In other words, self-control is the best protection against negative or risky behavior.

            Puberty has many affects on the brain. It makes the brain more “elastic” which aides in the acceptance of new information. Also, dopamine is released in greater quantities at this time intensifying emotions and pleasurable experiences. That is why teens become “sensation seeking.” They will seek an experience even if there is risk because the “reward center” in the brain is so activated but the frontal cortex is still not fully developed. As Steinberg puts it, “Adolescents engage in risky behavior, not because they are not informed but because they have no braking system.” To help parents cope with adolescent behavior Steinberg asserts that we need to “change the context in which adolescents live and not try to change adolescents.”

            As an example of what he means, Steinberg explains that teen smoking has declined, not because of adults teaching teens about the health risks but because the cost went up thus making it harder for teens to obtain cigarettes.

            Another example Steinberg uses is the Graduated Driver’s License program in the State of Illinois. Teen driving fatalities have fallen, not because we are teaching them better of the risks of driving but because we have changed the way they can obtain a driver’s license.

            Steinberg points out that, statistically, the most dangerous time of the day for teens is between the hours three p.m. to six p.m. when they are least likely to be monitored by an adult. During these hours teens are more likely to use illicit drugs, engage in sex or engage in delinquent behavior. One way to curb this behavior would be to offer after-school programs for teens so that they can be engaged in productive activities.
            Steinberg maintains that looking at brain science should help shape public policy. He believes that if we know adolescents can’t think like adults yet then we shouldn’t be charging them as adults when a crime is committed. If a teen remains in the juvenile justice system he or she has a better chance of getting the counseling needed to change behavior.

            We know that American teens do not perform scholastically as well as teens in other developed countries. This has been attributed to a lack of demand of high schools students. There is a lack of “rigor” in their coursework. Only one out of six students’ in high school reports taking a challenging class. Most report that school is too easy and boring. To help teens parents need to encourage them to take harder courses and to challenge themselves.

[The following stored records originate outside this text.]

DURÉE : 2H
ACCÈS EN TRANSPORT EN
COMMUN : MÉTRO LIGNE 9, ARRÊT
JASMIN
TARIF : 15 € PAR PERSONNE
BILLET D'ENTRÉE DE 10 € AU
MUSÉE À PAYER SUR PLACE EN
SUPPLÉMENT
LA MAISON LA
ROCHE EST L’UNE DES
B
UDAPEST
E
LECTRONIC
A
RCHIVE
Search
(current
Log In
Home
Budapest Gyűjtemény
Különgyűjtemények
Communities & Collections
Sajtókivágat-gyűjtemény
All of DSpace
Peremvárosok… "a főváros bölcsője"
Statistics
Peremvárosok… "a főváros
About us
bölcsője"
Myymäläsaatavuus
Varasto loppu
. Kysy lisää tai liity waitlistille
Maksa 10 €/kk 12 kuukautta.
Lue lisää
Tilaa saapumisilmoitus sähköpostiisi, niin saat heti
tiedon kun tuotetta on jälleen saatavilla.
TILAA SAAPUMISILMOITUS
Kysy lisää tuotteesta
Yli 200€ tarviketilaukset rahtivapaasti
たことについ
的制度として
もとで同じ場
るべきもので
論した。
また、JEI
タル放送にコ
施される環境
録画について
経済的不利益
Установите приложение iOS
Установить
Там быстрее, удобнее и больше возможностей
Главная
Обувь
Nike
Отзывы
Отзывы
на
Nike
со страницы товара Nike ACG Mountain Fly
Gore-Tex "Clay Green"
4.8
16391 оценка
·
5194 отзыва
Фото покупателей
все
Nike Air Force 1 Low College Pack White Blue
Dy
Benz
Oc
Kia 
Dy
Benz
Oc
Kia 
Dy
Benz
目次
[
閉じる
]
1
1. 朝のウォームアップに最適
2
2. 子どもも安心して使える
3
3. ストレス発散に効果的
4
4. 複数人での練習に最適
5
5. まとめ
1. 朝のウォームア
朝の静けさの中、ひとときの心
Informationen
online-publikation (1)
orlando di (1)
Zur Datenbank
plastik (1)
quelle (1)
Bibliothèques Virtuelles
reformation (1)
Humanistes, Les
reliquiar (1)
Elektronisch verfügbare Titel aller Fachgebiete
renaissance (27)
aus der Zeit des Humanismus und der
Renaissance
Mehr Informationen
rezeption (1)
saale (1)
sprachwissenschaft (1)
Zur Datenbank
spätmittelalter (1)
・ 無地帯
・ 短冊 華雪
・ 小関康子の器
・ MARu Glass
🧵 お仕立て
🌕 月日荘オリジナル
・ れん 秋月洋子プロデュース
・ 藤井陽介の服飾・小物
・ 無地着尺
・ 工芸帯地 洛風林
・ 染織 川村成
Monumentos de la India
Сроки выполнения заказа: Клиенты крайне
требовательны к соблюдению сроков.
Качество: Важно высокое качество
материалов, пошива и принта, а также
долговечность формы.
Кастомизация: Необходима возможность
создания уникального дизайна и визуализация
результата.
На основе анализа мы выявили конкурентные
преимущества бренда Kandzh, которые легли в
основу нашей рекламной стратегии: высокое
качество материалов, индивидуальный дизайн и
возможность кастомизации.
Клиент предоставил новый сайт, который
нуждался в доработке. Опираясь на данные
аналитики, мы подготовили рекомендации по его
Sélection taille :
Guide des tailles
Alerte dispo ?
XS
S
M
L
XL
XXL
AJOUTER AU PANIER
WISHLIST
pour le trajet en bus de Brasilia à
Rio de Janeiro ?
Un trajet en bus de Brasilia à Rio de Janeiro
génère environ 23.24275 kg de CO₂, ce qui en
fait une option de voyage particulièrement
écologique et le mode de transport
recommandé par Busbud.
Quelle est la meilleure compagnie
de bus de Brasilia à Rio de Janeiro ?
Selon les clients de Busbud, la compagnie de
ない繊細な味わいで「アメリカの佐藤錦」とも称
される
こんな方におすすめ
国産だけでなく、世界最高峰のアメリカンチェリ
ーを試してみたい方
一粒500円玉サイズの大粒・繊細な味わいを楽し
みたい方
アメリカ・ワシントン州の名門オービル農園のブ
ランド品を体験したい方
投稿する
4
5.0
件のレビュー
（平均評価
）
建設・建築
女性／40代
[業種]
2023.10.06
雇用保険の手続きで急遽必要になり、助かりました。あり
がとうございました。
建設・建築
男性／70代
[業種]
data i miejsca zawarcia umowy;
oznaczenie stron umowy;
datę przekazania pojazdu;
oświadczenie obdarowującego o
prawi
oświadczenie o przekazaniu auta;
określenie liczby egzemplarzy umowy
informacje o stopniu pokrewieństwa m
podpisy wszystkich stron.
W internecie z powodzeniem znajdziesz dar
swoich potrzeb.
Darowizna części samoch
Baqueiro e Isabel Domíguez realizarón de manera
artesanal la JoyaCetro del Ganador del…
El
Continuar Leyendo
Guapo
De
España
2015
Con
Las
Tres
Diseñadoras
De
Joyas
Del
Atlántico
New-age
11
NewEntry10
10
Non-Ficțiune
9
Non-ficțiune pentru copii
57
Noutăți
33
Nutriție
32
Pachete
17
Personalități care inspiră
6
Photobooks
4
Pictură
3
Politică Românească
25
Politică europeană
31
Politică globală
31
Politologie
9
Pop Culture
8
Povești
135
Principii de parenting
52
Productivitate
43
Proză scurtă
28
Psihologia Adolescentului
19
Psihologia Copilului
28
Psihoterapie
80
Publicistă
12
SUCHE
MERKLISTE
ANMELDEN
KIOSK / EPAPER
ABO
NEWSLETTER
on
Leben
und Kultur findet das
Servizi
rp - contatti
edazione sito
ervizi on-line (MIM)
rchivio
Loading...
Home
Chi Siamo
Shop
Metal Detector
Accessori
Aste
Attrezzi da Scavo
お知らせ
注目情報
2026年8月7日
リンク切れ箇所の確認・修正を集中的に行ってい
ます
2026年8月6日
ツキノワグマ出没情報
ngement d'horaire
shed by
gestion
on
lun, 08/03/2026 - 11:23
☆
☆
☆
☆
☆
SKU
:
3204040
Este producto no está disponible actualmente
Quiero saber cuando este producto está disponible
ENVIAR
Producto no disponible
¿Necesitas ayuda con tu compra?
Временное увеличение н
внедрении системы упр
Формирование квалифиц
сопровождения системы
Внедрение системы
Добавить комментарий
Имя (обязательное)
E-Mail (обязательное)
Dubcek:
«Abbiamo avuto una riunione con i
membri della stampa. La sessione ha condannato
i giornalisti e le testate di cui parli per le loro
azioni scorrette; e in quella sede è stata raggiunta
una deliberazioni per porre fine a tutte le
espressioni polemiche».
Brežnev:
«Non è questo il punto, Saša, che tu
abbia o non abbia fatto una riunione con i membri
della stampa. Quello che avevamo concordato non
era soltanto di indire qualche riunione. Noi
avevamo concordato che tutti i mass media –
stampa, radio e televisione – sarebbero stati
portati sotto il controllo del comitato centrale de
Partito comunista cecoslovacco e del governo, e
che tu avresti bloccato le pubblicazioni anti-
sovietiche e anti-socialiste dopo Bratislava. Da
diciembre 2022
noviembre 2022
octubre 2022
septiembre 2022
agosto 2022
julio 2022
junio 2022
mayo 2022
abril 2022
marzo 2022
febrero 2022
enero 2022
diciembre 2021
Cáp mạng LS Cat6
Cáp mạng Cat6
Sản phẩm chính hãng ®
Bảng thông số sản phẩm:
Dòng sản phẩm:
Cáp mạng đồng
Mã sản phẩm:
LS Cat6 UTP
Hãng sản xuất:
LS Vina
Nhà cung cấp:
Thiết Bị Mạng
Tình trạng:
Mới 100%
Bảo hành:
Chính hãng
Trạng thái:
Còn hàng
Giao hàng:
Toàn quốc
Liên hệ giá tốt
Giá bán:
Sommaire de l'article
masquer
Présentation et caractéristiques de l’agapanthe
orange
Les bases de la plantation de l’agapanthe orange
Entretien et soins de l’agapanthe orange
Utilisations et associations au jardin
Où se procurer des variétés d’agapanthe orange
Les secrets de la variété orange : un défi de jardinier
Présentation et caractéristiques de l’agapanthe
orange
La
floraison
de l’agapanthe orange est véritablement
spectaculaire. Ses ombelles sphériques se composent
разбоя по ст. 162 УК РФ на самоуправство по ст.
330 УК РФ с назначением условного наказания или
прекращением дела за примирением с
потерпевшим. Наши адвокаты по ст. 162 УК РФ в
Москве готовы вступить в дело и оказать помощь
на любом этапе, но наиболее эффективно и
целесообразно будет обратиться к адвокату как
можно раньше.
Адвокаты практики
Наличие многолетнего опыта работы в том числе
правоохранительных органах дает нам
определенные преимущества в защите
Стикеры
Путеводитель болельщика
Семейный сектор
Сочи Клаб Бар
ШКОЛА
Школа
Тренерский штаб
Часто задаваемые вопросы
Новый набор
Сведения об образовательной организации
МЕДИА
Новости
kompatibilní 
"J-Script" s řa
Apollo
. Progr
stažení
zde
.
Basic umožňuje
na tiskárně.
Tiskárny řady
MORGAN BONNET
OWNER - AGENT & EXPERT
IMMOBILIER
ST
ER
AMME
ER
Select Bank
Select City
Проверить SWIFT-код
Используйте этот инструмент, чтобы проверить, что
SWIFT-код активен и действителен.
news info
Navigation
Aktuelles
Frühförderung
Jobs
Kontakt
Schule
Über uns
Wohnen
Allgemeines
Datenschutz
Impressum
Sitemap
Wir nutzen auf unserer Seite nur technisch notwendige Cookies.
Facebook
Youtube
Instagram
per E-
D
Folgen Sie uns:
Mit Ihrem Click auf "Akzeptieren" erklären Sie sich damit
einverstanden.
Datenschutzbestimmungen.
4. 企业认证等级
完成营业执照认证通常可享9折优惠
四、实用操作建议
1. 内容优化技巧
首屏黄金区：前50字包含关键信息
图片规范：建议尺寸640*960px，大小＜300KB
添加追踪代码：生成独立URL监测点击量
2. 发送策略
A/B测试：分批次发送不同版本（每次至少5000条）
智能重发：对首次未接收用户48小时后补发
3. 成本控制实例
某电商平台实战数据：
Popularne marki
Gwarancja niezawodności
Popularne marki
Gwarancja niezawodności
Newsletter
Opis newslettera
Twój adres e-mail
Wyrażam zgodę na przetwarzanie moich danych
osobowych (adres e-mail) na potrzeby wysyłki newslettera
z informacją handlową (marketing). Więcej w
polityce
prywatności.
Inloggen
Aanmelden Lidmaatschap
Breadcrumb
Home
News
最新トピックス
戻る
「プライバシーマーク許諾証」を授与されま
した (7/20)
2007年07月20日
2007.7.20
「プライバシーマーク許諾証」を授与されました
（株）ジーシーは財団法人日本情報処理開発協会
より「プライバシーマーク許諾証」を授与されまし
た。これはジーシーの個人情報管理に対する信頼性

            For their frontal cortex to develop adolescents need to develop determination, perseverance, and grit. That can only happen when they are challenged and along the road experience failure and learn to stick with something.

            Steinberg explains that the adolescent brain remains elastic when it is introduced to “novelty.” He says, “In adulthood we trade a life from unpredictability to predictability. If a person in his or her twenties can stay in situations that lend to new experiences it will prolong the brain’s plasticity.”

            Above all, Steinberg wants us to stop thinking of adolescence as a problem and more of an opportunity. To do that he recommends the following:

1.      Spread the word that adolescence is a time of brain growth. Resources and funds should be used for adolescents as much as it is for preschoolers.
2.      We need to better educate parents on how to parent adolescents.
3.      Make school more challenging for all students.
4.      Realign laws so that they make sense when dealing with adolescents.
5.      Stop making adolescence a race to get to adulthood. Make this time more stimulating and challenging for teens.

            There are so many positive experiences to embrace during adolescence. Focusing on those can make the challenges seem less so.